### WRITTEN TASK
Excluding pictures, what does the listing below contain from the line with "TR-18, begins: 11:00 -> 13:30" up to and including the line with "LINU-779, day: Jul 22 -> Jul 23", word for word?

::: INFORMATION PROVIDED

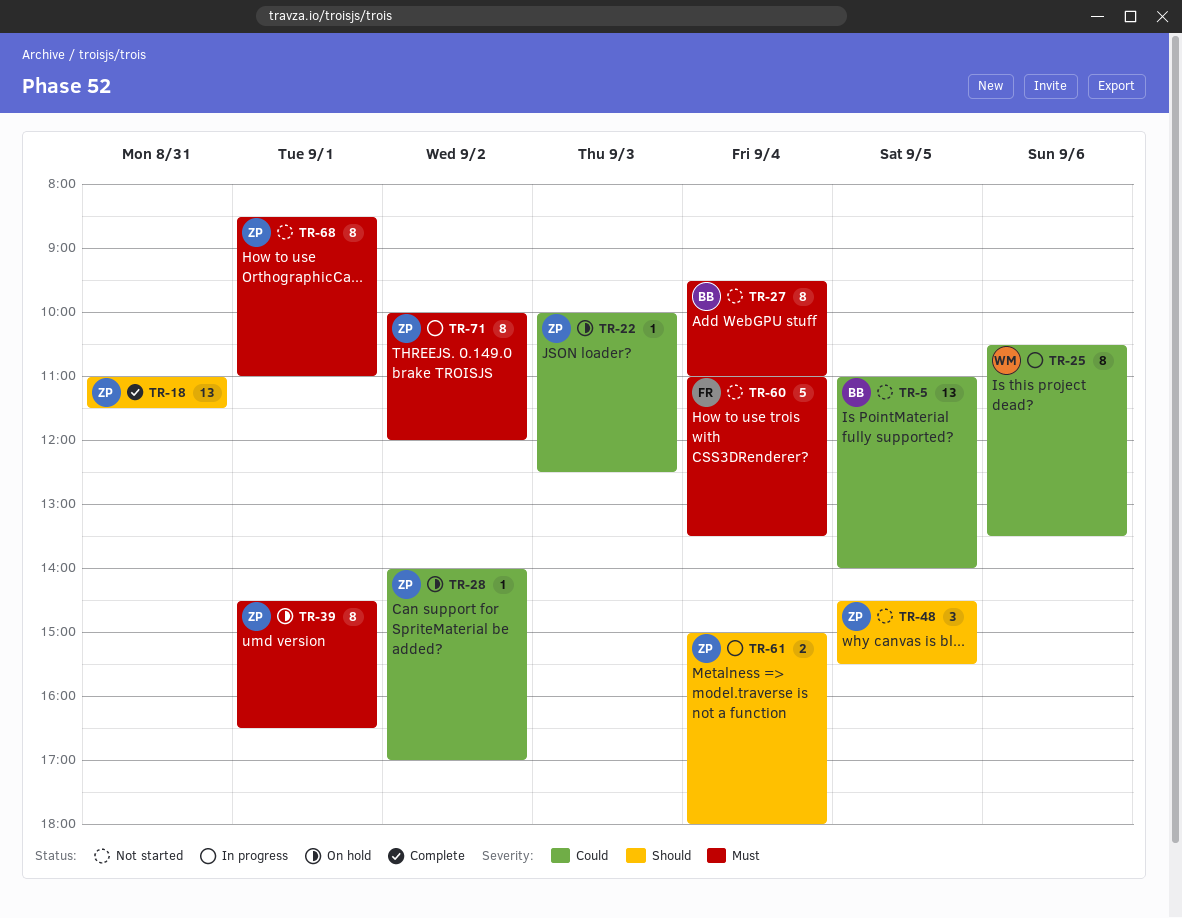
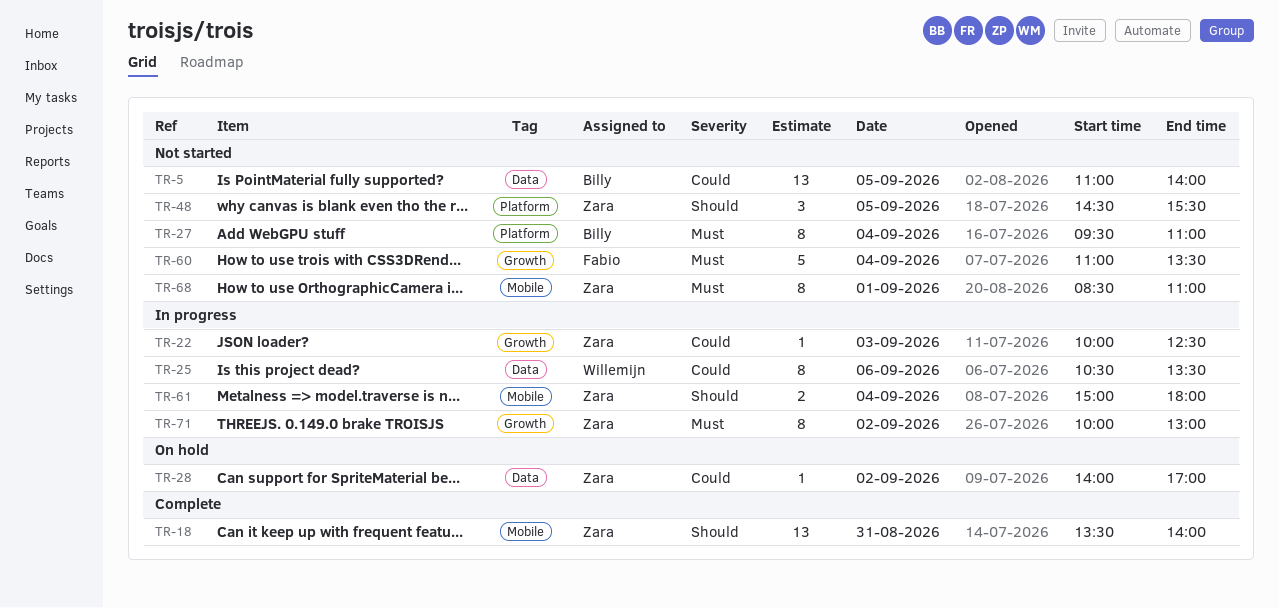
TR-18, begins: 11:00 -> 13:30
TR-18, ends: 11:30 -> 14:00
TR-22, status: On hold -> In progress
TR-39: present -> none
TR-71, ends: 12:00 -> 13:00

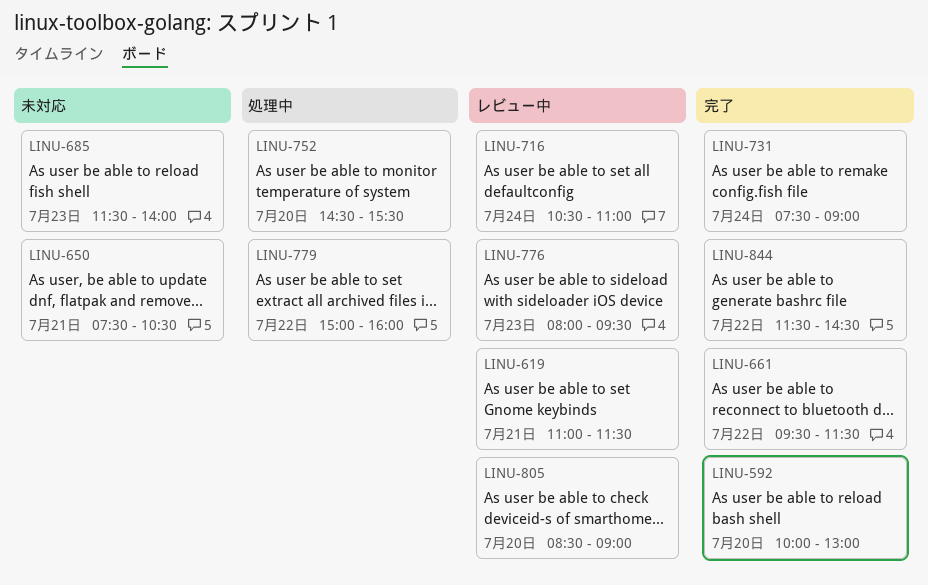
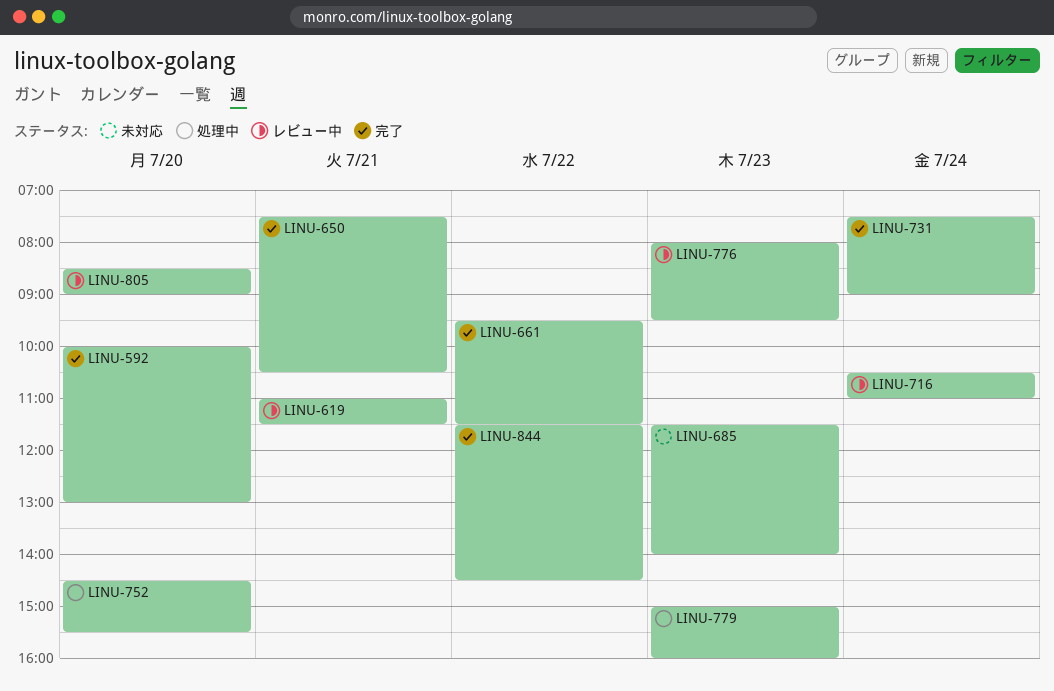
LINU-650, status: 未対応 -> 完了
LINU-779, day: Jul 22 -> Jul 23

::::::
::: INFORMATION PROVIDED

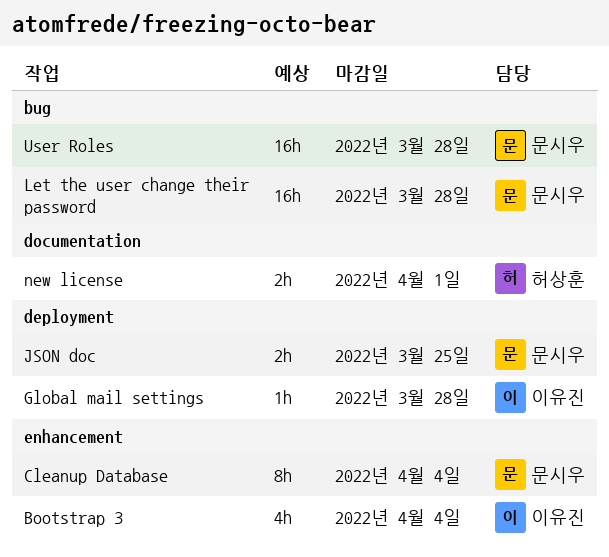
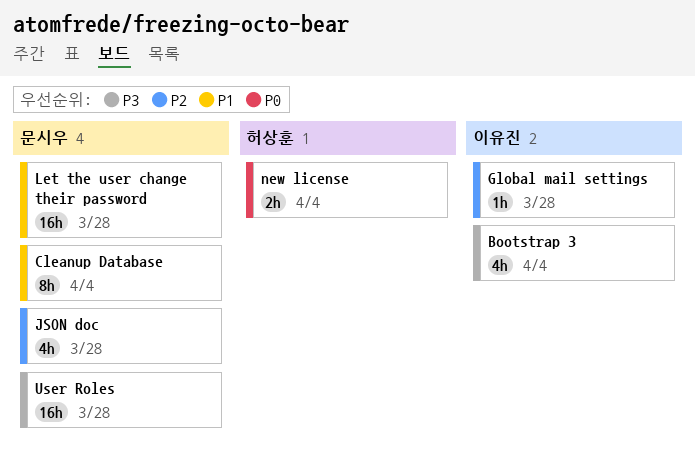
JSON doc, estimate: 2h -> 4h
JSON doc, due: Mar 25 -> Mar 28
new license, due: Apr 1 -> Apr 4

::::::
::: INFORMATION PROVIDED

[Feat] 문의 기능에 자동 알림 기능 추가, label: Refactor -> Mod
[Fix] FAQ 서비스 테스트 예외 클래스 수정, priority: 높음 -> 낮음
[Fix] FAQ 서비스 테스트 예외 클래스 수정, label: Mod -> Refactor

::::::

### ANSWER TO THIS PROBLEM
TR-18, begins: 11:00 -> 13:30
TR-18, ends: 11:30 -> 14:00
TR-22, status: On hold -> In progress
TR-39: present -> none
TR-71, ends: 12:00 -> 13:00

LINU-650, status: 未対応 -> 完了
LINU-779, day: Jul 22 -> Jul 23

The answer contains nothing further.